Desde então, 25 anos se passaram, e o ritmo foi mudando. No início, ainda era visto como exótico. Em 1992, Daniela Mercury lançou o álbum ''A Cor da Cidade'', e o axé conquistou novos públicos. Entre 1996 e 1998, o gênero foi a galinha dos ovos de ouro das gravadoras, já que discos de grupos como É o Tchan, Eva e Terra Samba venderam milhares de cópias. Depois dessa explosão, nomes como Ivete Sangalo e, mais recentemente, Claudia Leitte, surgiram. Hoje, o axé é febre em micaretas em vários Estados. Este verão já mostrou que a nova sensação do gênero atende pelo nome de Parangolé. O grupo de Léo Santana faz sucesso com ''Rebolation''.
Na avaliação de Betinho, apresentador do programa ''Band Folia'' (Band FM), embora seja um ritmo novo, o axé music já sofreu uma série de transformações. ''Foi preciso mudar para, por exemplo, entrar no mercado de São Paulo e do Rio. Os artistas perceberam que, para sair da Bahia, era necessário deixar de inserir tantas palavras da cultura afro nas músicas e até mesmo colocar outros elementos percussivos além do tambor'', afirma.
Não à toa, o que marca o rimo hoje em dia é uma grande mistura. Enquanto Ivete Sangalo mescla pop, baladas românticas e percussão em suas músicas, bandas como a novata Parangolé investem no axé com pagode. Grupos como Olodum e Timbalada mantêm a tradição do samba-reggae, do tambor e da linguagem e do vestuário afro em suas composições.
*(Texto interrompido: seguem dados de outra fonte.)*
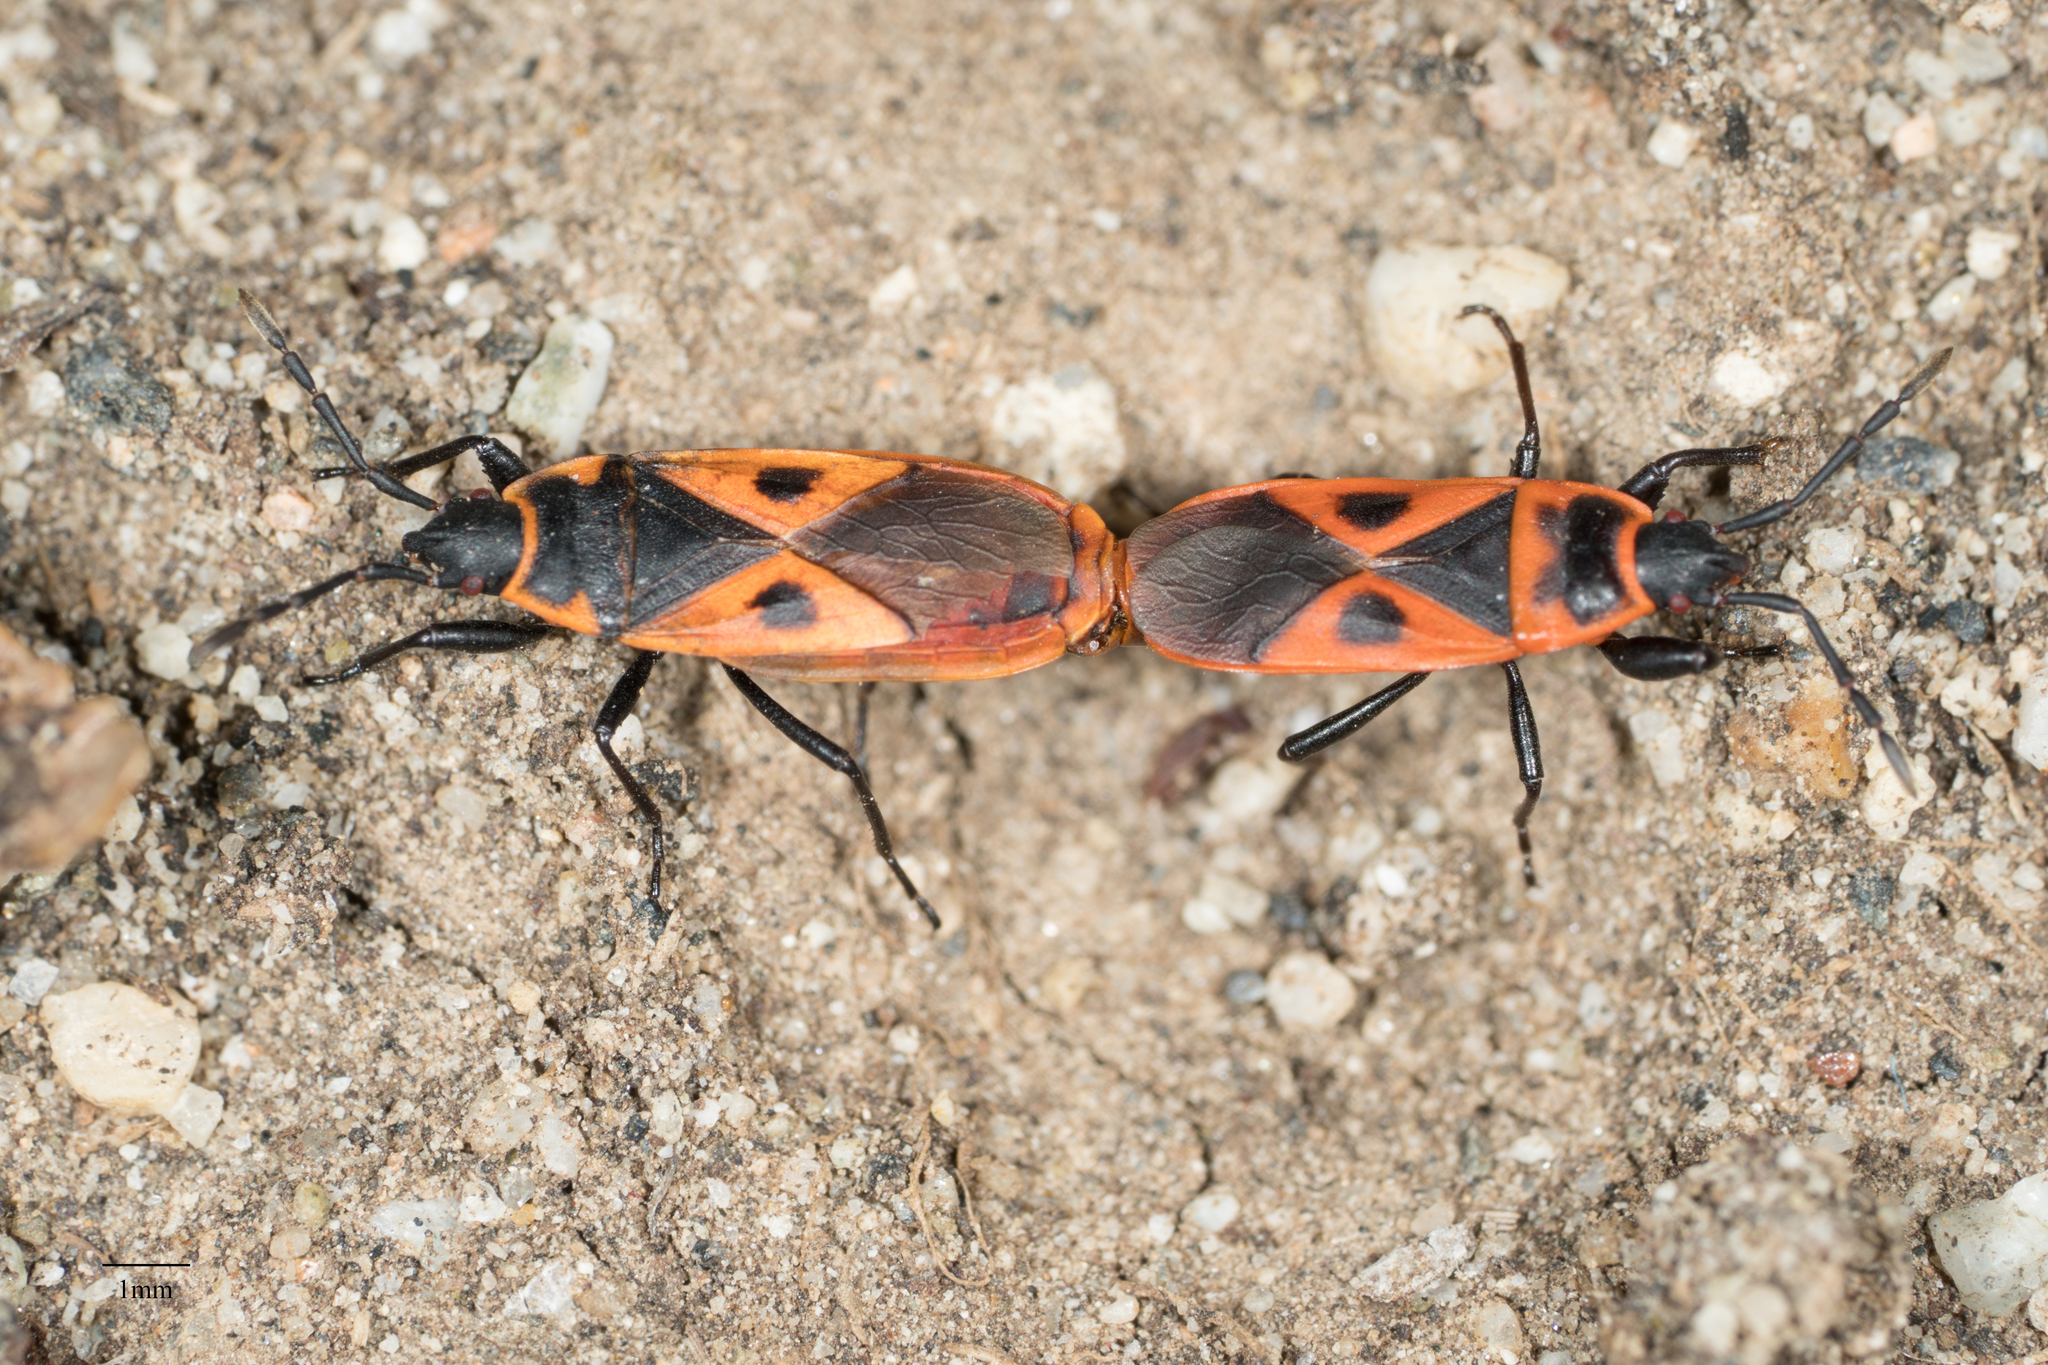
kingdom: Animalia
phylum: Arthropoda
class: Insecta
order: Hemiptera
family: Pyrrhocoridae
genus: Scantius
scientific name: Scantius aegyptius
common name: Red bug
''A evolução do axé music foi natural. Os artistas são abertos a outros ritmos. Não à toa, é possível encontrar na música baiana elementos da música eletrônica, do samba-reggae e até mesmo do pop'', acredita Margareth Menezes, uma das pioneiras do axé music, ainda na década de 1980.
''Eu procurei, de fato, colocar tudo no mesmo caldeirão para fazer um trabalho diferente. Peguei a influência dos blocos afros da Bahia, do frevo, do rock, do samba... Por isso que eu acho que a minha experiência nos bailes foi importantíssima para eu fazer o disco ''Magia''', conta Luiz Caldas. Para ele, até o lançamento do álbum, em 1985, a Bahia estava um marasmo. ''Só tinha Caetano Veloso, Gal Costa, Maria Bethânia e Gilberto Gil e mais nada'', acrescenta o músico.
Apesar do reconhecimento, Margareth acredita que o gênero tem muito a evoluir ainda. ''O que são 25 anos? É um ritmo em fase embrionária''.